The failed stockbroker has been locked up since his arrest for the January 2015 killing of his 70-year-old father, Thomas Gilbert Sr., after his dad slashed his weekly allowance.

Shelley complained that her son has repeatedly been found mentally fit for trial despite his obvious mental deficits.

Gilbert Jr. has claimed that he’s being poisoned by radioactive fallout at Rikers Island and also bizarrely requested that the Iraqi consulate be subpoenaed in his case.

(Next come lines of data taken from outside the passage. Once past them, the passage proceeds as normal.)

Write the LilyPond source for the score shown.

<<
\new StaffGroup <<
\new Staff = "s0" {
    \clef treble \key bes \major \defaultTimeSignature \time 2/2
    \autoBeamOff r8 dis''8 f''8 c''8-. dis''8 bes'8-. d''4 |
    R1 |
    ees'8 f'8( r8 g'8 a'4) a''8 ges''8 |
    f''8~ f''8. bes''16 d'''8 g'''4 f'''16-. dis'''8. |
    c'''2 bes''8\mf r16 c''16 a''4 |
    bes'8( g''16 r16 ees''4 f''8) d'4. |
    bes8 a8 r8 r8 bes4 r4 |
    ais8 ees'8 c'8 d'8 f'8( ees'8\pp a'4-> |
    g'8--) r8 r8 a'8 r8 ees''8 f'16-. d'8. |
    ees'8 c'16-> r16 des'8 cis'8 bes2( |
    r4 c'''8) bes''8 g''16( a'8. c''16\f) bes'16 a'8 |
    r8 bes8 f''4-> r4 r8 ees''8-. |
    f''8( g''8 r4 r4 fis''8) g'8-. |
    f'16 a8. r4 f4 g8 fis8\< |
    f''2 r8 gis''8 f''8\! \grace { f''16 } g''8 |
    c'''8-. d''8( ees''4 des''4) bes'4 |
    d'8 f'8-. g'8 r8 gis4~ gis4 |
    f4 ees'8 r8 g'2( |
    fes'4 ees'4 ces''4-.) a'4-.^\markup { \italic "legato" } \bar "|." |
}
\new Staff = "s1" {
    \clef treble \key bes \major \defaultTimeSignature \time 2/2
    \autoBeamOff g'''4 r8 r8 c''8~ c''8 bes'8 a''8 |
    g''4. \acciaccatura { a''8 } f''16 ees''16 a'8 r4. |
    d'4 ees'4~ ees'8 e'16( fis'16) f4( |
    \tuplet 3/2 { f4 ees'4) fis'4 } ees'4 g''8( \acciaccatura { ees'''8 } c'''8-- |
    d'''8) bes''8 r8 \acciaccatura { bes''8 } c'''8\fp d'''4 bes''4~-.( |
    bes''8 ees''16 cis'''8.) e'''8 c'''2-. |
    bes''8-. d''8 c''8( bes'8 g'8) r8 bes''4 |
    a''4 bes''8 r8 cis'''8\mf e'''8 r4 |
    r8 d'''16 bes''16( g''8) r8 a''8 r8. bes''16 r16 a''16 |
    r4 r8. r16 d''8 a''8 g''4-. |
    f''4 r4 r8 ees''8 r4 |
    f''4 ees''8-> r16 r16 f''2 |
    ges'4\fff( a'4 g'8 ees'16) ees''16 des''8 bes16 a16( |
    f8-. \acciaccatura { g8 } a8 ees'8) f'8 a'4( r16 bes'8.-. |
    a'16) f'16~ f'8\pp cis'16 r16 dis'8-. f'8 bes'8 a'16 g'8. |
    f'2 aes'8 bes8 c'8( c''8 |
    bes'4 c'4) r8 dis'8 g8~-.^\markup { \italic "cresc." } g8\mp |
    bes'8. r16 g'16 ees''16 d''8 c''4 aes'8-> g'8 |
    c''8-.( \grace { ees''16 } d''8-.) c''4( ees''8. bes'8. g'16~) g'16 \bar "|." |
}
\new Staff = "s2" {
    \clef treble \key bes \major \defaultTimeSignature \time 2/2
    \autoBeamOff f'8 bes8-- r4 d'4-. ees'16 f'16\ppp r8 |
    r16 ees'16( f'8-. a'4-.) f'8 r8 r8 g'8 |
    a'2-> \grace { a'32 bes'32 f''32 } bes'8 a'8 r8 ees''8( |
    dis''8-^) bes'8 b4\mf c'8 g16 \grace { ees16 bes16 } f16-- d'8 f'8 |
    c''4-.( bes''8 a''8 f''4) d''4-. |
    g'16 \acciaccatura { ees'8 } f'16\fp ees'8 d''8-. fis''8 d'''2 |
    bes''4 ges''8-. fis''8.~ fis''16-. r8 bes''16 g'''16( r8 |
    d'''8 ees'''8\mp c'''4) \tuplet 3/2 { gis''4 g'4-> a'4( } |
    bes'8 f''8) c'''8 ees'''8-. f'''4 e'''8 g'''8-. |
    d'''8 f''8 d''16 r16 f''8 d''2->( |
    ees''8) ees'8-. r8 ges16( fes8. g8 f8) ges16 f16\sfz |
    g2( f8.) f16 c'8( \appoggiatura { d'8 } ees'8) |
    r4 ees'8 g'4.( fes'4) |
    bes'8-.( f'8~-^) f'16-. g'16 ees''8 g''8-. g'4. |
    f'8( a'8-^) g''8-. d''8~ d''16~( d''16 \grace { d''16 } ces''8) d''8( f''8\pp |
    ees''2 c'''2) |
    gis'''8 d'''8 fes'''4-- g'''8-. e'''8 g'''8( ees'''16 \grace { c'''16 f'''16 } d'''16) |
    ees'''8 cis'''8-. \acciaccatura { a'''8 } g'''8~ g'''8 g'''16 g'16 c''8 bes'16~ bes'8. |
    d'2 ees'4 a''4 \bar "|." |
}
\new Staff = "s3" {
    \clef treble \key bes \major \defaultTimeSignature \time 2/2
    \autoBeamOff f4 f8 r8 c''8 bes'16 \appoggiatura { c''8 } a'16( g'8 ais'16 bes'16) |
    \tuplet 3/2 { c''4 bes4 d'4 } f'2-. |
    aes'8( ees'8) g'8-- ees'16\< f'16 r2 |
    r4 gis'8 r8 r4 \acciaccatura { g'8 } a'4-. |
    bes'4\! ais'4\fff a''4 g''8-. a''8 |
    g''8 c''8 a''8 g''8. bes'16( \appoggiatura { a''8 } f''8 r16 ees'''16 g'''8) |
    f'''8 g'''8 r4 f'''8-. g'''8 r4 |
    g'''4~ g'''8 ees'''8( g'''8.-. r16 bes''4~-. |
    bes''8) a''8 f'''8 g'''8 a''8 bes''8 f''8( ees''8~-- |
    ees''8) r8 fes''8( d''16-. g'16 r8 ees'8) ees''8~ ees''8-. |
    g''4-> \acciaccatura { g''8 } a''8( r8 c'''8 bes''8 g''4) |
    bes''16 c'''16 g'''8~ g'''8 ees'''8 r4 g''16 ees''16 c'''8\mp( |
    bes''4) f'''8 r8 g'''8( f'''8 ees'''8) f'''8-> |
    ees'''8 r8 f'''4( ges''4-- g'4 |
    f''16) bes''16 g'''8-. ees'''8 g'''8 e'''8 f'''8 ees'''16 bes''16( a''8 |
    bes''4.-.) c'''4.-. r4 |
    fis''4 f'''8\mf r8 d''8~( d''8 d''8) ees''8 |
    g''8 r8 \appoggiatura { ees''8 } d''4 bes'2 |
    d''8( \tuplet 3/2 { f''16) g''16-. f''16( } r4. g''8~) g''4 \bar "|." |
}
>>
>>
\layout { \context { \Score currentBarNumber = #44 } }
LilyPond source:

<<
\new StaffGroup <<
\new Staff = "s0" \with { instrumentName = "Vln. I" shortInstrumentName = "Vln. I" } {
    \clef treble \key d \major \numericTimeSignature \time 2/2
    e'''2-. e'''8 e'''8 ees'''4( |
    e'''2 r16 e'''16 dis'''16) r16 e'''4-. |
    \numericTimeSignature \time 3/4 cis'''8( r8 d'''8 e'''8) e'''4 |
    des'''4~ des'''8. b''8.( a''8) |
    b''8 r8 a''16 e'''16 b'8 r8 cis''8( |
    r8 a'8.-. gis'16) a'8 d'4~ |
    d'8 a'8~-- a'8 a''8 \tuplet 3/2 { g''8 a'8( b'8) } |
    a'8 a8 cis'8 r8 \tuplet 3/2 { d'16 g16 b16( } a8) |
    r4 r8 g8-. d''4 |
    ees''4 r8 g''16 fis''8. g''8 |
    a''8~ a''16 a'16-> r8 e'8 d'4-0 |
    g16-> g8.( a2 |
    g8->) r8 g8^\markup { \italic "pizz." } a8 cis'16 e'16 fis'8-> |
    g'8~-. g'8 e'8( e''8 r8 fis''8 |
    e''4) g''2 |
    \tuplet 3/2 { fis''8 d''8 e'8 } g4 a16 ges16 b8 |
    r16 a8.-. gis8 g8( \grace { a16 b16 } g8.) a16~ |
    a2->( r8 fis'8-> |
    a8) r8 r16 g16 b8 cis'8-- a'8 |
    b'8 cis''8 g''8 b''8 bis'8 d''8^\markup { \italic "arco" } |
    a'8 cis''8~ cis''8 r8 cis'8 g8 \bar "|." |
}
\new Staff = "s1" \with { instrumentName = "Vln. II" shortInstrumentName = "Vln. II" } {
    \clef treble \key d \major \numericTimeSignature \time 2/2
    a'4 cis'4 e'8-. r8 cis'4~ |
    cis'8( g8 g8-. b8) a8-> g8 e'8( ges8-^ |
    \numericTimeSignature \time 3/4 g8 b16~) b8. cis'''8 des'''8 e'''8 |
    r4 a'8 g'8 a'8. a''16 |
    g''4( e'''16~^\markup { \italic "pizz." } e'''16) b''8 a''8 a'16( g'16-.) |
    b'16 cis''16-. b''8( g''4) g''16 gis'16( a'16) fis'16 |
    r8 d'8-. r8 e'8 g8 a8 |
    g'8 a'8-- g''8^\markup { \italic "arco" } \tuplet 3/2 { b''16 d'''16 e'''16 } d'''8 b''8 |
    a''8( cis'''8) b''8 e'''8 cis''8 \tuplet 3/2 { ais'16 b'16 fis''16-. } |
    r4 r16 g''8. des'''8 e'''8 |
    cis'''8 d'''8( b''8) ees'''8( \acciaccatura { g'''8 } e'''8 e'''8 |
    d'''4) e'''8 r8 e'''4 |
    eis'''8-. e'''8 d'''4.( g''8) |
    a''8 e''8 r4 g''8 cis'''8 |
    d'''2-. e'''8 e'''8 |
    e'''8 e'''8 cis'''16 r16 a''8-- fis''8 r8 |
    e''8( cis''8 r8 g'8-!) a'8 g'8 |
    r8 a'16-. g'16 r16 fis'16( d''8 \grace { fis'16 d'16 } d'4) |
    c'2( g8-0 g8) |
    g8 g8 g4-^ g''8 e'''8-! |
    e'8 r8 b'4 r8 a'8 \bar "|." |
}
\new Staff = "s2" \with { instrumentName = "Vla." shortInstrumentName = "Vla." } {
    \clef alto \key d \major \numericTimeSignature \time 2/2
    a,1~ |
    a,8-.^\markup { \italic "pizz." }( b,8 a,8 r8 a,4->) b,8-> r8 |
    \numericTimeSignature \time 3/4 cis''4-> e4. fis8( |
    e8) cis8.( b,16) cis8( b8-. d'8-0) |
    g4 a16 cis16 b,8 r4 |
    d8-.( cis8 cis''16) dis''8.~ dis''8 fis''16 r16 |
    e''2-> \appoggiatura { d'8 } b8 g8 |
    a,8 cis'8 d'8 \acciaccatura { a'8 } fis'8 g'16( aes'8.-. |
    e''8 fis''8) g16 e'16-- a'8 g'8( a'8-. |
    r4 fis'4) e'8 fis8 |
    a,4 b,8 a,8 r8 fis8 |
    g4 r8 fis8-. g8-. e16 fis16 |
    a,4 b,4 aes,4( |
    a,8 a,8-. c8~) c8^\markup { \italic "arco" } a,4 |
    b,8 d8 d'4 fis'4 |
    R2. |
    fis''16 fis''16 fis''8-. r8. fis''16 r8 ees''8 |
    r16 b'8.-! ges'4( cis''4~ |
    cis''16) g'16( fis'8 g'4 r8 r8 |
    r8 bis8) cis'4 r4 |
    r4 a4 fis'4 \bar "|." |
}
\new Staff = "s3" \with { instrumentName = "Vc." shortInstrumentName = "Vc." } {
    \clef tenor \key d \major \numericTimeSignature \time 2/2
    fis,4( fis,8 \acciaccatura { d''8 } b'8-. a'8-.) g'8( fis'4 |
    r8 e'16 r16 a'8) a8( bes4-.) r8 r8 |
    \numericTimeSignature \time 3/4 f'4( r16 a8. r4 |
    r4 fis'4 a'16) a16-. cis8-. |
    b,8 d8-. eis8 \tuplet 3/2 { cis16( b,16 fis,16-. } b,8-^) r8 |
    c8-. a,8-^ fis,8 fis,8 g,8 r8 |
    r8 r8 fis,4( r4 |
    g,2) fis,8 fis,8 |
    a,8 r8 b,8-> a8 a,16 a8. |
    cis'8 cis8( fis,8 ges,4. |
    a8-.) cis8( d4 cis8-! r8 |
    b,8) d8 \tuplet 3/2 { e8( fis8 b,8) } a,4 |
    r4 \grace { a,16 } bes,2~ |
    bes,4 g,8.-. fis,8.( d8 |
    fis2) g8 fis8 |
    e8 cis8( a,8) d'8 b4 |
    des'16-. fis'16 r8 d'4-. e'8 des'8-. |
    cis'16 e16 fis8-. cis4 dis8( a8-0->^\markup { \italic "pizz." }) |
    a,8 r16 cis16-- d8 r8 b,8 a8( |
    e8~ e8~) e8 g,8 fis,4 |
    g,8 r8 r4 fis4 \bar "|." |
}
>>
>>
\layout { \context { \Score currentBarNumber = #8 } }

Defense lawyer Alex Spiro requested the hearing to try to bar Gilbert Jr.’s statements to authorities and evidence seized from his apartment at his trial. But the judge ruled against him Tuesday.

Shelley GilbertR Umar Abbasi

During the hearing, a detective revealed the moment Shelley had to tell Gilbert Jr.’s sister of her father’s death.

Claire Gilbert, then 25, was at a packed downtown church for Sunday Mass when her mother and a detective showed up out of the blue.

“She knew something was wrong,” Detective Joseph Cirigliano testified.

“Mrs. Gilbert told Claire, ‘Daddy’s dead and Tommy shot him.’ She [Claire] let out a cry, which stopped the entire Mass. Everybody turned and looked at us,” the detective recalled.

Cops had rushed Shelly to the church, concerned that her son, who was still at large, could be a danger to his sister. Claire started sobbing uncontrollably, and Shelley put her arm around her, Cirigliano said.

In the back seat of the police car, Claire continued to sob as Shelley tried to comfort her, the detective said.

“Claire keeps saying, she said several times, ‘I thought he was getting better? You said he was getting better. You said he was on medication,’” he recalled.

“At that point Mrs. Gilbert said, ‘It happened, it’s just you and me and now we got to deal with it,’” the cop recounted.